Años después, los biólogos de la posguerra
estudiaron los ecosistemas:
Tal vez era posible catalogar
aquello que había crecido
entre la carroña:
cactáceas, agaváceas, siemprevivas,
yerbasbrujas, malasyerbas.
Nadie quería pensar
que, a lo mejor,
ahí habían arrojado al poeta.
Anni dopo, i biologi della postguerra
studiarono gli ecosistemi:
Forse era possibile catalogare
ciò che era cresciuto
tra le:
cactacee, agavacee, semprevive, erbacce.
Nessuno voleva pensare
che, magari,
lì avevano gettato il poeta.
Elena Salamanca riflette sul rapporto tra disastri e la ricostruzione della memoria. Il testo rimanda a un contesto postbellico: si parla del dopoguerra, degli studi realizzati dai biologi.
I piccoli dettagli rivelano la storia del paesaggio, elencano ciò che nasce dalla terra, dalle carogne, e suggeriscono che forse lì è stato gettato un poeta.
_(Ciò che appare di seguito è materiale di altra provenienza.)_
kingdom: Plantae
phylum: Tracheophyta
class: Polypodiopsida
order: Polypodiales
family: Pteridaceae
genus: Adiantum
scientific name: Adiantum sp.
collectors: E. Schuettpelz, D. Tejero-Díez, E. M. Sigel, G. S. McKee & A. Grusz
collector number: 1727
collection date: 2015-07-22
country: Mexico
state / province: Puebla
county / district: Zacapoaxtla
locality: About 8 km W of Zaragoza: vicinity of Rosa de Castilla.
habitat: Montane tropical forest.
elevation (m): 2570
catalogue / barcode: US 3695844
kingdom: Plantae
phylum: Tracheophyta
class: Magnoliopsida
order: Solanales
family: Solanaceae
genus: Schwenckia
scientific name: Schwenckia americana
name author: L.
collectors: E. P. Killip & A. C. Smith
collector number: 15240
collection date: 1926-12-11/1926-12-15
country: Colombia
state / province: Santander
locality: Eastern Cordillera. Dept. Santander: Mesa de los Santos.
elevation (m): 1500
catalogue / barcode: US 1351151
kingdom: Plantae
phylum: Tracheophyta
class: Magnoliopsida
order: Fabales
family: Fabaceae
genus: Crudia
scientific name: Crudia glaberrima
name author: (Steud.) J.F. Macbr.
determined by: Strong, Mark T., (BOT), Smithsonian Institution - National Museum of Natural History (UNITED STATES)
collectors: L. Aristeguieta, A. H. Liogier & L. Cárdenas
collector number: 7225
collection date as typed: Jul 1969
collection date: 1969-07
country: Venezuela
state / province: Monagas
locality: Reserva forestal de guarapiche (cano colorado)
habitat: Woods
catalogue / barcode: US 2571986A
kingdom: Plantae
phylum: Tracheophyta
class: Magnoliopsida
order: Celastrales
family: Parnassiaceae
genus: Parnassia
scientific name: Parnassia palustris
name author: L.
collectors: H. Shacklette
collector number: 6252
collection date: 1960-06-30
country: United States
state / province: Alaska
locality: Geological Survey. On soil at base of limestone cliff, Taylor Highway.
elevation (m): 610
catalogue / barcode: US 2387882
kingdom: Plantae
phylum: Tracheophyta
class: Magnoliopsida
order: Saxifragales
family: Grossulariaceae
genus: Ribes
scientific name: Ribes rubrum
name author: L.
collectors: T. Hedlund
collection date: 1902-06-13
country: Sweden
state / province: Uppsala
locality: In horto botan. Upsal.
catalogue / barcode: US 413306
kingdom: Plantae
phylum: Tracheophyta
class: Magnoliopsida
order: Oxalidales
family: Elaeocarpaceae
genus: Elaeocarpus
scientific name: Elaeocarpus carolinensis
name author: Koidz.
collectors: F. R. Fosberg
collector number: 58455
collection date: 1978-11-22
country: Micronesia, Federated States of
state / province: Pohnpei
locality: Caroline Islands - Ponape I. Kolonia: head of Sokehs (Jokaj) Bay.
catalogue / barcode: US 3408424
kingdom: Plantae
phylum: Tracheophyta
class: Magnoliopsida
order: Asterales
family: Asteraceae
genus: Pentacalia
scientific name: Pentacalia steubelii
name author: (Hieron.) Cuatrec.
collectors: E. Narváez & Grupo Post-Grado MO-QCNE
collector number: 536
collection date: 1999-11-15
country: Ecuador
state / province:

Un Roque Dalton, per esempio.
Parla dell’invisibilizzazione che artisti e pensatori subiscono in tempi di crisi o di guerra, quando le loro voci vengono messe a tacere e le loro vite scartate assieme alle carogne.
Le piante che trovano gli esperti sono una traccia della violenza subita, e che si continua a subire tutt’ora nel mondo. La sua poetica è un manifesto a favore della rigenerazione dopo la devastazione, della resistenza e resilienza della natura e della cultura, anche in terreni difficili.
Influenzata dai paesaggi vulcanici di El Salvador, la scrittura dell’autrice è ricca di sensibilità verso le forme di vita che riconfigurano il passato e il presente; propone al lettore una visuale di esplorazione del modo in cui la vita fiorisce in mezzo alla morte.